Keith Guzik's areas of concentration include criminology, law & society, science & technology studies, sociological theory, and qualitative methods. His research examines technology’s role in legal institutions and processes and its impact on people’s legal experiences. His recent work has covered the use of information and surveillance technologies to combat insecurity, especially in the context of Mexico’s War on Crime, the adoption of body-worn cameras by policing agencies in the United States, the relationship between procedural justice and court legitimacy in Poland, and the influence of ethnographic methods on politics and policy. He has also written on intimate partner abuse in the past and the effects of arrest and prosecution on changing abusers’ conduct.
Book - “Making Things Stick”
Article - "Fairness on Trial"
Jennifer Reich’s research examines how individuals and families strategize their interactions with the state and service providers in the context of public policy, particularly as they relate to health and welfare. She is author of two award-winning books, Fixing Families: Parents, Power, and the Child Welfare System (2005) and Calling the Shots: Why Parents Reject Vaccines (2016), co-editor of the book, Reproduction and Society (2014), and has written 30 articles and book chapters that explore gender and inequality in child welfare, childhood vaccinations, reproduction, multiracial families, public assistance, and recovery after disaster. In addition to teaching in Sociology, Dr. Reich is a qualitative methods mentor for the Clinical Faculty Scholars Program at the CU School of Medicine. The following are some of Dr. Reich's recent publications:
"Neoliberal Parenting, Future Sexual Citizens, and Vaccines Against Sexual Risk"
"Calling the Shots: Why Parents Reject Vaccines" CLICK HERE to purchase a copy at a discount.
Maren Scull uses qualitative methods to conduct research in the areas of deviance, sexualities, gender, and social psychology. Specifically, she looks at the ways in which deviant roles and statuses impact individuals’ self-conceptions and identities with a specific focus on those who engage in sexual deviance and/or sex work. Drawing from field work and in-depth interviews, she has examined how being an exotic dancer influences male strippers’ self-conceptions, the social stigmas they face, and the ways in which their performances reinforce stereotypical gender roles. In more recent research, she used in-depth interviews to understand the experiences of women who are in sugar relationships with a “sugar daddy.” In particular, she examined the various types of sugar relationships, how and why women enter these arrangements, and the social stigmas they face. She is also involved in a project using surveys and in-depth interviews to assess the needs of LGBTQ+ students, faculty, and staff on college campuses.
Jenny Vermilya’s research centers on gender and professions, symbolic interactionism, qualitative methods, and animals and society.
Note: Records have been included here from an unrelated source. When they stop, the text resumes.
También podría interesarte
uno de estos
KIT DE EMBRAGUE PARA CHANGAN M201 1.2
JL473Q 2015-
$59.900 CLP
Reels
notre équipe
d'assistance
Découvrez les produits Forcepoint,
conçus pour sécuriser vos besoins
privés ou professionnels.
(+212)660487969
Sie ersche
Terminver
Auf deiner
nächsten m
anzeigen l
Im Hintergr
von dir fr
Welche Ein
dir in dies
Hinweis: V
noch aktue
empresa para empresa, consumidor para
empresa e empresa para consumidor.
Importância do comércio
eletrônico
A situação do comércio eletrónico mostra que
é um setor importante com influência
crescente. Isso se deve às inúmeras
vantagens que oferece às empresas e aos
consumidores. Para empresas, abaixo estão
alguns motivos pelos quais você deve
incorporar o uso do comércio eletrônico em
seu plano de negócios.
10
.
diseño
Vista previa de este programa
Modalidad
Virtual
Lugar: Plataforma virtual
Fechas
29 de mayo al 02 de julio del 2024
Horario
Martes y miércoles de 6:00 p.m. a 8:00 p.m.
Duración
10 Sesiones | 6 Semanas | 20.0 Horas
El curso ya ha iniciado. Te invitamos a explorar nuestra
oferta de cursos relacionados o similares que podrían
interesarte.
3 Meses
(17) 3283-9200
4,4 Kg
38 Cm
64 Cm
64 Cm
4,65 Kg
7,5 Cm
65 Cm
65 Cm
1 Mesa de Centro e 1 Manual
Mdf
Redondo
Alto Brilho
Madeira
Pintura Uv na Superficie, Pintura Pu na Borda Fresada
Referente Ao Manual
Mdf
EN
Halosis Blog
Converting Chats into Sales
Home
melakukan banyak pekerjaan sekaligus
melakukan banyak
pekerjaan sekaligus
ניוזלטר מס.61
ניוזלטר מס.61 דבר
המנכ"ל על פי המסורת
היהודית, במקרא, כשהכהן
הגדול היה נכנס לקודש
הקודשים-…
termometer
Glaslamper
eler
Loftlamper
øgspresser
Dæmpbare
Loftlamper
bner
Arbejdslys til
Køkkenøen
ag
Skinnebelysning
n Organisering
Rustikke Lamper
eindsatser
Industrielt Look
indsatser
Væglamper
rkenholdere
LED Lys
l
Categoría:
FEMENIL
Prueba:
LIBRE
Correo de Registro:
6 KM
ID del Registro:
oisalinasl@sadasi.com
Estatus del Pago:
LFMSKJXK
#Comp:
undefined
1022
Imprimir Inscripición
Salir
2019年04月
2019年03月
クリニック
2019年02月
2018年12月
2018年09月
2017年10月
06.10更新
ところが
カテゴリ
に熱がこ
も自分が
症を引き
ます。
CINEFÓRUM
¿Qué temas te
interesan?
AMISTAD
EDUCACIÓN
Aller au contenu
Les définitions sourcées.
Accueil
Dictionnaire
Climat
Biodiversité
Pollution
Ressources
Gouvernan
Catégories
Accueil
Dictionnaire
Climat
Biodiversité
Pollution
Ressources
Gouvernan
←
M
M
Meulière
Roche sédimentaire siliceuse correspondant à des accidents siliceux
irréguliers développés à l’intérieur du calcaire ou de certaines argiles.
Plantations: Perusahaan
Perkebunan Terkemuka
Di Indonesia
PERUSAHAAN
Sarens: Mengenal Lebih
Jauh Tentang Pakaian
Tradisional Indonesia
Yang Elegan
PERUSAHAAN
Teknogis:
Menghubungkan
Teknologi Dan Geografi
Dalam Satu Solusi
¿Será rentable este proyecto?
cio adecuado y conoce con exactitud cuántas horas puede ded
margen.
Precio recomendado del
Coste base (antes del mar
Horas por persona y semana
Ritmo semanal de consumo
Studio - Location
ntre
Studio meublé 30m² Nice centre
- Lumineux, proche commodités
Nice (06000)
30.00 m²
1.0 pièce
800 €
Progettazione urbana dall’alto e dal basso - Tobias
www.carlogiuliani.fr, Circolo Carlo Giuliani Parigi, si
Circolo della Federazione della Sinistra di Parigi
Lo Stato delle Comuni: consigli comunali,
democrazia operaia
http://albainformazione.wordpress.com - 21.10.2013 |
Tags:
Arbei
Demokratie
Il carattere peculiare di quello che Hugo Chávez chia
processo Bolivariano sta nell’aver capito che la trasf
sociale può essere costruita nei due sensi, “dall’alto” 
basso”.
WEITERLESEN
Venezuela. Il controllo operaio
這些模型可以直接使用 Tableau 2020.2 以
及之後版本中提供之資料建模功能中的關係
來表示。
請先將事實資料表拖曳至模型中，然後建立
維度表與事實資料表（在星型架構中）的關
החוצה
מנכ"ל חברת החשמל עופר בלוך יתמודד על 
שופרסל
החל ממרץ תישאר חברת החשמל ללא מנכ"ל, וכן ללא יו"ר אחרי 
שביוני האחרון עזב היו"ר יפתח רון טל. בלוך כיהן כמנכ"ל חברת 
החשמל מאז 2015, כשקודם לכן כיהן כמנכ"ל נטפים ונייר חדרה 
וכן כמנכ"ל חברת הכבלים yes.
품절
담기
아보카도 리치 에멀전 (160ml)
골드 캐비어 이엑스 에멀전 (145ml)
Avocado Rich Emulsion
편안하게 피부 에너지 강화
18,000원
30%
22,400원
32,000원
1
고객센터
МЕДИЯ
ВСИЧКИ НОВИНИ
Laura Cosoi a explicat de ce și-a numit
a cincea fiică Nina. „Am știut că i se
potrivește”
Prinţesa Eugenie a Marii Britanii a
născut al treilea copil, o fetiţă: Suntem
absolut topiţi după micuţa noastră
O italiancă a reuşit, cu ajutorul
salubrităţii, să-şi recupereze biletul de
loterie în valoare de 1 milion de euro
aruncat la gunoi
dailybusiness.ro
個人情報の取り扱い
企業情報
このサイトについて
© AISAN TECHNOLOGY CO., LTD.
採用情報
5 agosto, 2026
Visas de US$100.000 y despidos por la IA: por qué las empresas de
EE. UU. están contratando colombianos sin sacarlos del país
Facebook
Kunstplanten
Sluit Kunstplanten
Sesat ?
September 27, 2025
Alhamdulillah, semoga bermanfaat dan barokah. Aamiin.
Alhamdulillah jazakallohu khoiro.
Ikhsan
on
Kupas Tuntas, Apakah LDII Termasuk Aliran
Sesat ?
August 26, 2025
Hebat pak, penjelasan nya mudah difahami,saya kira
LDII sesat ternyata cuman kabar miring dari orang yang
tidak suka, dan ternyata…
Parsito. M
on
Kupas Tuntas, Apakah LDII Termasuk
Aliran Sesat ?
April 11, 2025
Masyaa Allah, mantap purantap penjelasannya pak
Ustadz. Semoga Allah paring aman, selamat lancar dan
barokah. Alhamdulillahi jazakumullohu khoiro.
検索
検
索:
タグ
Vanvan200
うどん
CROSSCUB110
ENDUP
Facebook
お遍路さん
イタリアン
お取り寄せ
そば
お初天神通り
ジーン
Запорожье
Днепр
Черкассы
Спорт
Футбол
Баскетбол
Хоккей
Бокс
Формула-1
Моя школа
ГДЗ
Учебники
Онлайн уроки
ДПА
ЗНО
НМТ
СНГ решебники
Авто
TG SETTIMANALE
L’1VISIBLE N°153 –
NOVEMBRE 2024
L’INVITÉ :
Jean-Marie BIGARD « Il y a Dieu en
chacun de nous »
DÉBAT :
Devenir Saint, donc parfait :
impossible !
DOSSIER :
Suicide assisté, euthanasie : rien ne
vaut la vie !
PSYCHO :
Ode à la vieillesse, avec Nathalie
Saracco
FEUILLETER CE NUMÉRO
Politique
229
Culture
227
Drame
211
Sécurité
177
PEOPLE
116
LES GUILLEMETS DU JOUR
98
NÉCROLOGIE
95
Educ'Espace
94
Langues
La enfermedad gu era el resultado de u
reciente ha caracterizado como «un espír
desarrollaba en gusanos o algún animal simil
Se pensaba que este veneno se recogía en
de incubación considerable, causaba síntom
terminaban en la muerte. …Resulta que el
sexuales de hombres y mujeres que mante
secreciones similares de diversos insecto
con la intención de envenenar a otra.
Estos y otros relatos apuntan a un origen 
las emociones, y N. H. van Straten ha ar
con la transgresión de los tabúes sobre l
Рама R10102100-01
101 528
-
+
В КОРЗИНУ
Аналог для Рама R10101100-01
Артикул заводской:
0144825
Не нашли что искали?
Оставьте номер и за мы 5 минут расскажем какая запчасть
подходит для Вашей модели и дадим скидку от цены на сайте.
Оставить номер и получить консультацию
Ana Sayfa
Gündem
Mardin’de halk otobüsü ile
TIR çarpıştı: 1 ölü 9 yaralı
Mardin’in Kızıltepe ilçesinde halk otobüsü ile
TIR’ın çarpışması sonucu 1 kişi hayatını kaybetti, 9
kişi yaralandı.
She has co-authored an article in Gender & Society on the feminization of veterinary medicine and has written solo on horses as a “border species” in the journal Society & Animals. Her guest blog on the horse slaughter controversy in the U.S. appeared in Psychology Today’s blog “Animals and Us: The Psychology of Human-Animal Interactions.” Her co-authored research on police shootings of dogs appeared in a special issue reprint book We Are Best Friends: Animals in Society. And her first book is now out titled Identity, Gender, and Tracking: The Reality of Boundaries for Veterinary Students. She is currently pursuing a collaborative project with an artist on the anthropomorphic constuctions of nonhuman animals in children's picture books.